Erst verpasste die Parteizentrale im Willy-Brandt-Haus dem Kandidaten mit der „Gerechtigkeitsdebatte“ zwar einen Wahlkampfschwerpunkt, der das sozialdemokratische Herz zutiefst erfreut – der jedoch angesichts der wirtschaftlichen Prosperität der Republik der überaus großen Mehrheit links an dem vorbei geht, auf dem sie im Allgemeinen zu sitzen pflegt. Auch die anderen, von der Wahlkampfzentrale vorgegebenen Themen vermochten nicht zu verfangen – wie auch, wenn wie bei der Union um das den Bürgern am meisten auf den Nägeln brennende „Flüchtlings“thema ein riesengroßer Bogen der vorgeblichen Unvolksverunsicherung gemacht wird. Als dann noch die zugegeben wenig innovative Katharina Barley durch den Stabschef der Hannoveraner, Hubertus Heil, abgelöst wurde, gab es für Schulz keine Rettung mehr.

Da half nun auch der plötzliche Umschwenk des langjährigen Türkei-Befürworters nicht mehr, die EU-Beitrittsverhandlungen mit den Muslimbrüdern aus Ankara zu beenden. Beim Volk hatte sich Schulz längst ins Abseits gespielt – und die offen zur Schau getragene Ablehnung des Schulzensen Erdogan-Kurses beim EU-Außenministertreff im Baltikum lässt nun selbst den Unbedarften erkennen, woher der Wind im Kampf um die SPD-Führung weht.

Anfängerfehler des Überfiegers

Schulz, der angeblich so erfahrene Politiker, hat einen unverzeihlichen Anfängerfehler gemacht. Er hat darauf vertraut, dass seine Kollegen in der Parteiführung es ehrlich mit ihm meinen. Er hat in einer Anwallung nostalgischer Gefühle darauf vertraut, dass die früher als Markenzeichen der Sozialdemokratie vorangetragene Solidarität auch heute noch gilt. Doch er war offenbar zu lange fort, um zu begreifen, was hinter den Kulissen der SPD in den vergangenen zwei Jahrzehnten abgelaufen ist.

Dabei hätte ihm schon ein Blick in die Erkenntnisse des ersten Politikwissenschaftlers der Neuzeit, Niccolo Machiavelli, sagen können, dass die erste Prämisse eines neuen Mannes in der Führung die Besetzung aller relevanten Posten mit eigenen Leuten ist.
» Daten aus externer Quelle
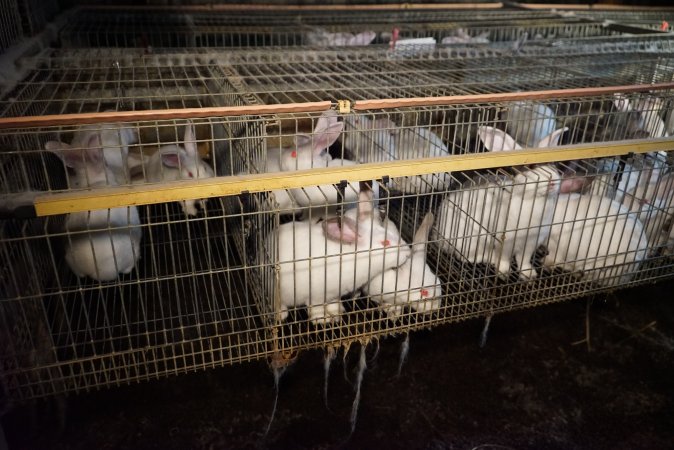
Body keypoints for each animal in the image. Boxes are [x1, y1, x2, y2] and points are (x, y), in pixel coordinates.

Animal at [268, 188, 410, 326]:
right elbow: (316, 309)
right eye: (385, 243)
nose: (408, 252)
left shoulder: (334, 295)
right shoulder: (316, 295)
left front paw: (336, 314)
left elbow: (333, 304)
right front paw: (322, 320)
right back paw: (281, 315)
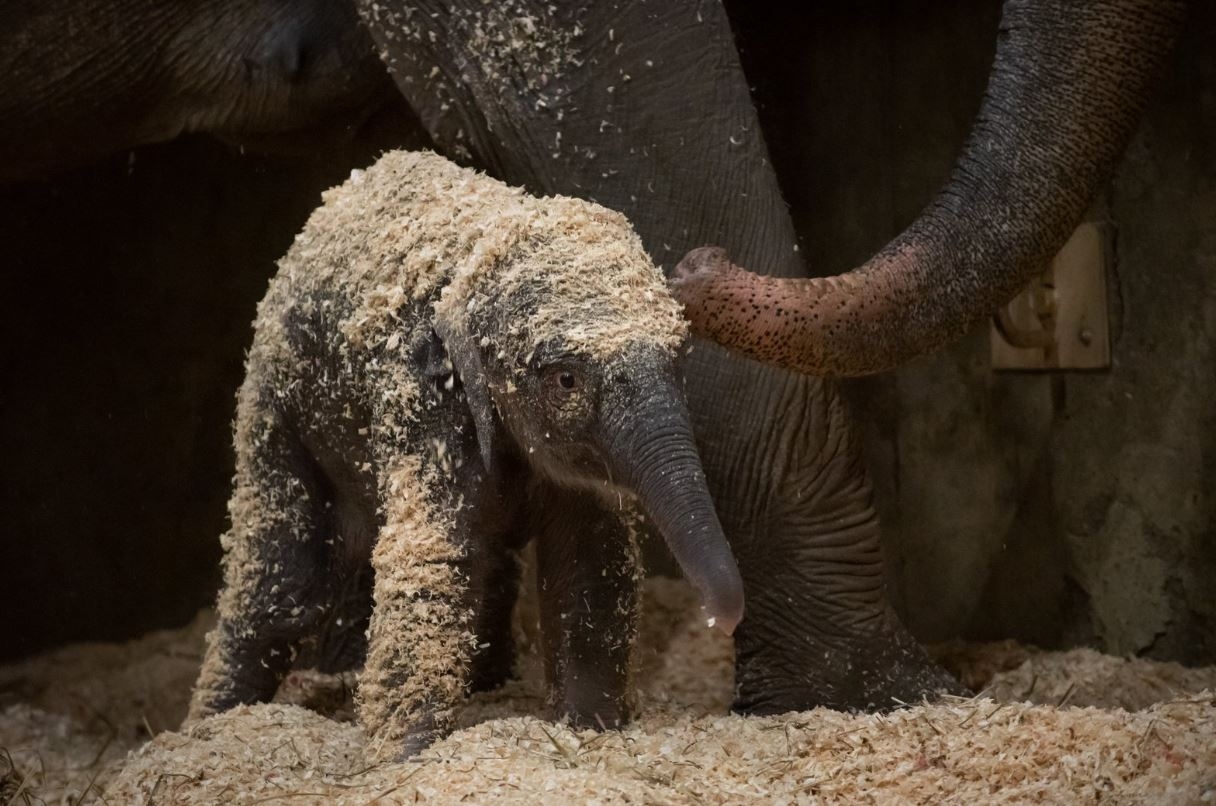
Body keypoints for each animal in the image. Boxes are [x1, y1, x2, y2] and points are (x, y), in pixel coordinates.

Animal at [187, 150, 744, 758]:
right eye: (567, 380)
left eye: (679, 357)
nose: (722, 621)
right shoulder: (422, 400)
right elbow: (430, 558)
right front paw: (402, 758)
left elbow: (590, 559)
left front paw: (587, 729)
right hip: (276, 410)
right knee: (284, 581)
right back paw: (208, 726)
Bei seiner Wahl zum Parteivorsitz hätte er das als Bedingung durchsetzen können – und müssen. Statt dessen arbeitet er immer noch mit dem Personal der Hannoveraner. Und wo deren Solidarität allein schon deshalb liegt, weil sie das Groß-Reinmachen spätestens nach einem Wahlerfolg des Martin Schulz erwarten – darüber dürfte doch kein Zweifel herrschen.
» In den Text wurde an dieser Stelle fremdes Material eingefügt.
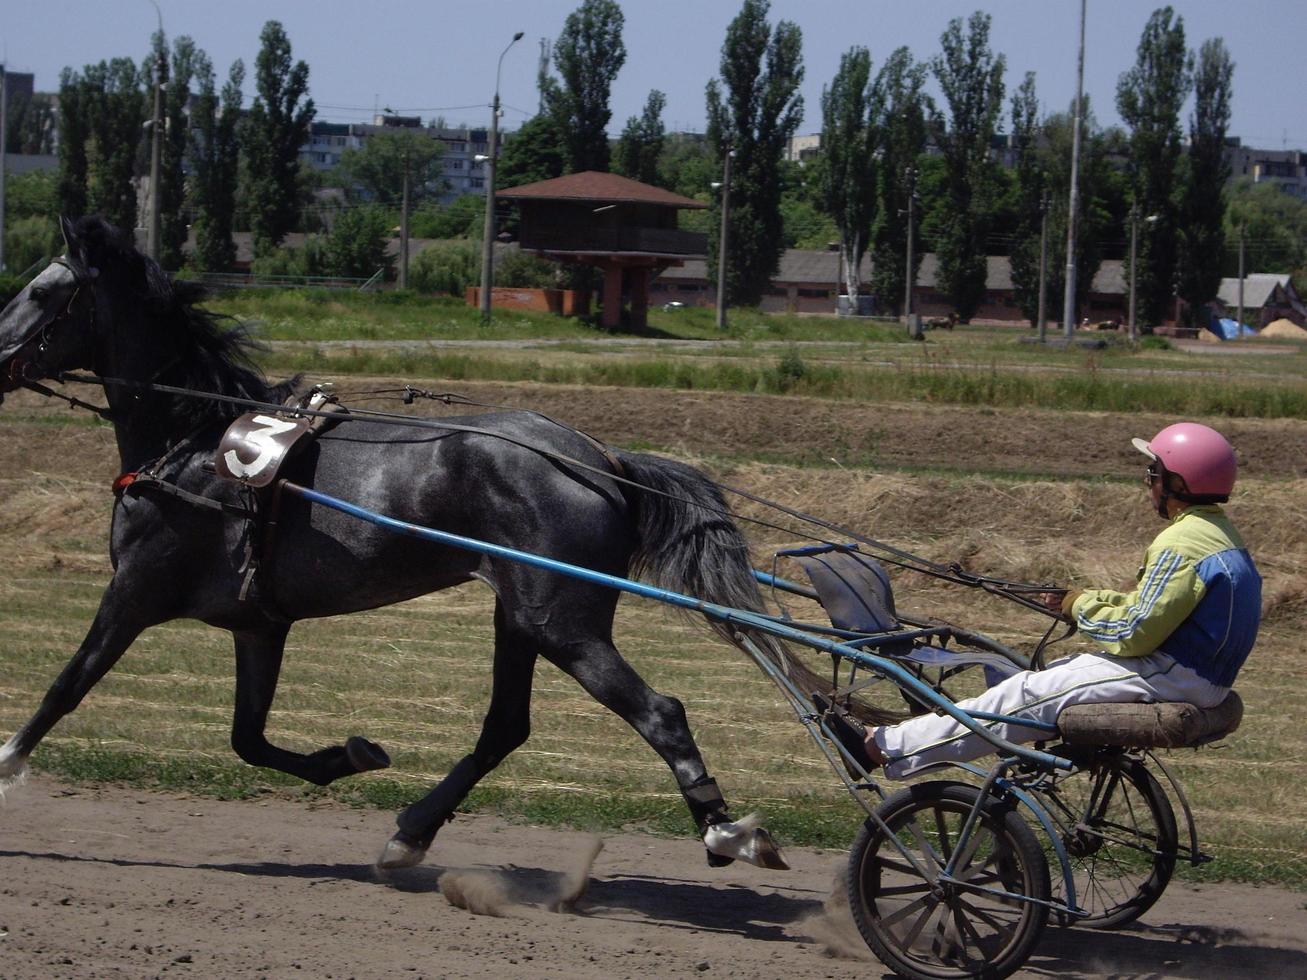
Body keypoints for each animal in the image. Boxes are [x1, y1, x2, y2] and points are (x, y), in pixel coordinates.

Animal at [0, 218, 815, 872]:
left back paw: (723, 829)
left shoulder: (134, 590)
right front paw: (350, 756)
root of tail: (598, 459)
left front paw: (7, 765)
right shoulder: (258, 625)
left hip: (564, 623)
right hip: (519, 617)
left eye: (39, 291)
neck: (195, 445)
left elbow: (64, 689)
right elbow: (247, 738)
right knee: (505, 727)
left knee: (661, 712)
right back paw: (414, 831)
Und so wird Schulz nach dem Wahltag von Glück reden dürfen, wenn ihm noch ein paar sozialdemokratische Brosamen zugeworfen werden. Das Außenamt allerdings hat bereits Gabriel für sich gechartert – und auch deshalb muss Schulz gegen Merkel verlieren. Denn unter dem Job des Vizekanzlers und Außenministers würde es der frühere EU-Parlamentarier nicht machen. Da Gabriel dieses seit Schulzens Marsch nach Berlin wusste, durfte dieser nun ein Zwischenspiel geben. Wie schrieb schon Shakespeare? Der Mohr hat seine Schuldigkeit getan – der Mohr kann gehen.
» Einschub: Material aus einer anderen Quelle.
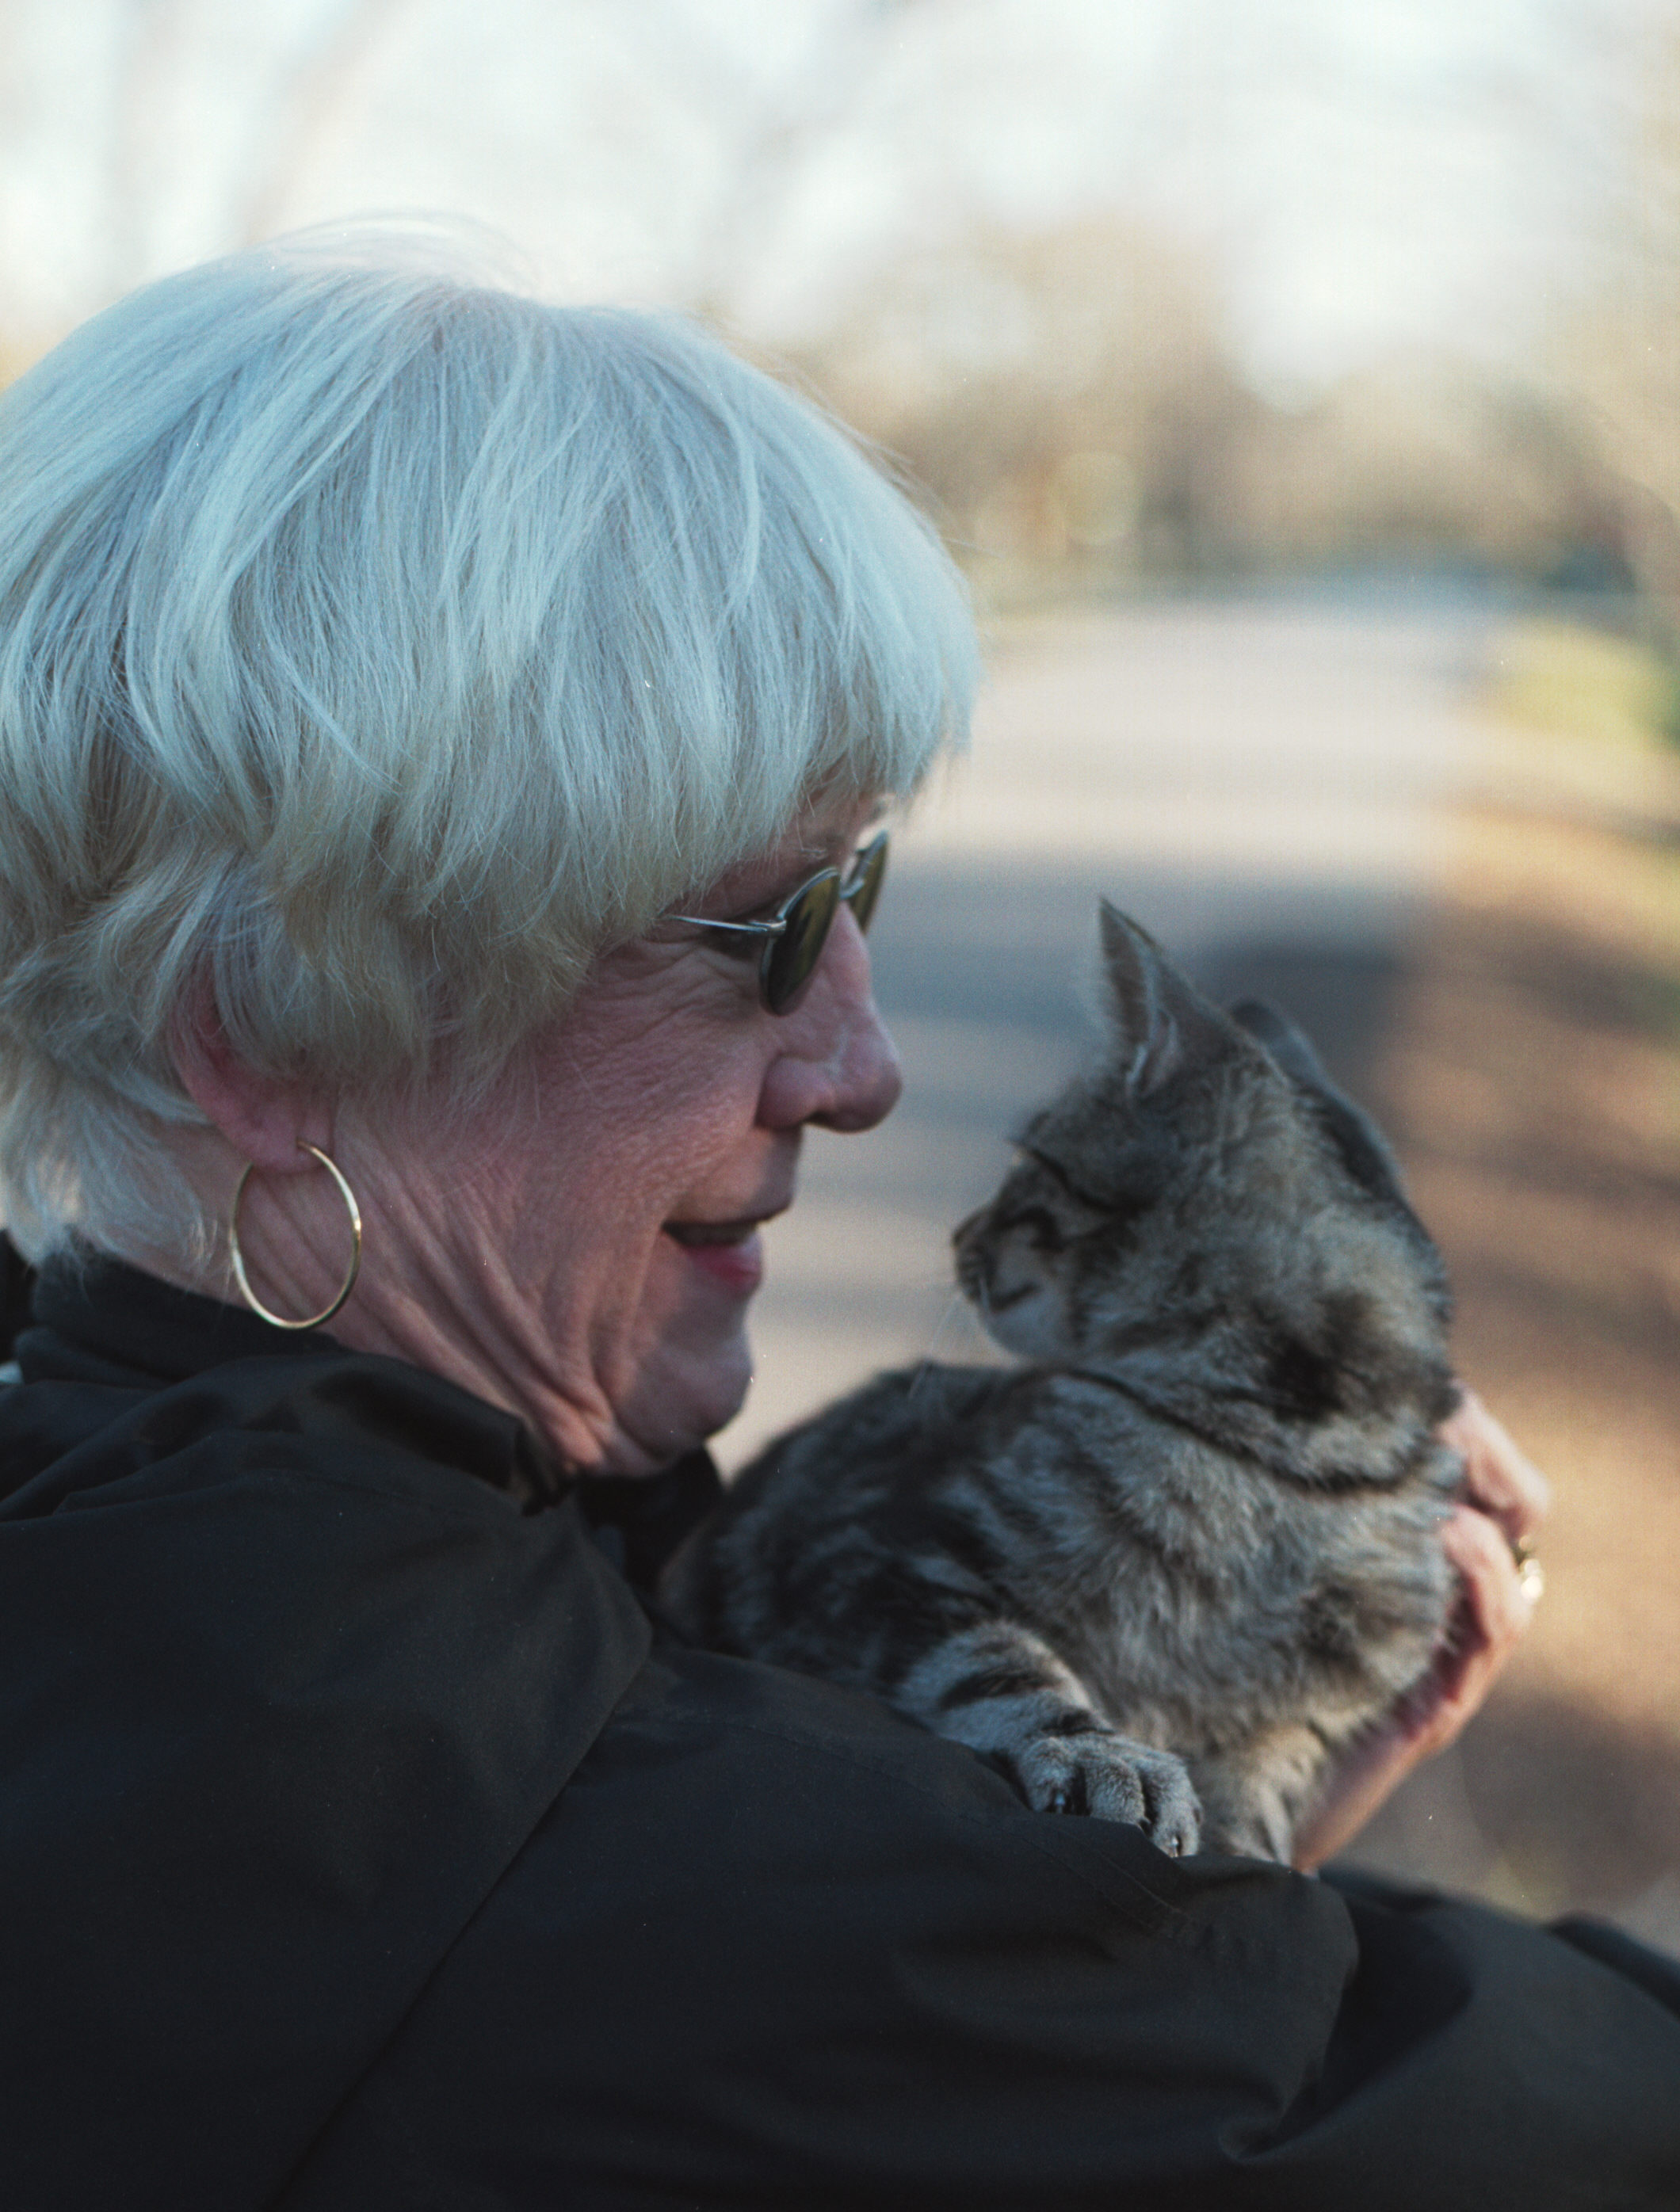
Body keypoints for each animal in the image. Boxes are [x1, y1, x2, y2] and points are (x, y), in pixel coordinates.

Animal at [663, 906, 1469, 1858]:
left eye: (1030, 1158)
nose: (958, 1232)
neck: (1290, 1460)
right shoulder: (873, 1549)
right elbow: (1000, 1665)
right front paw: (1100, 1753)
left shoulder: (1304, 1717)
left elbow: (1266, 1788)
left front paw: (1248, 1845)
Am 24. September wird Schulz zum Mohren der Sozialdemokratie – und zum Gegenstand der kritischen Betrachtung dessen, was als jener Chulz-Bubble perfekt beschrieben ist. Immerhin etwas – frühere SPD-Kandidaten waren sogar für die wissenschaftliche Betrachtung gänzlich uninteressant.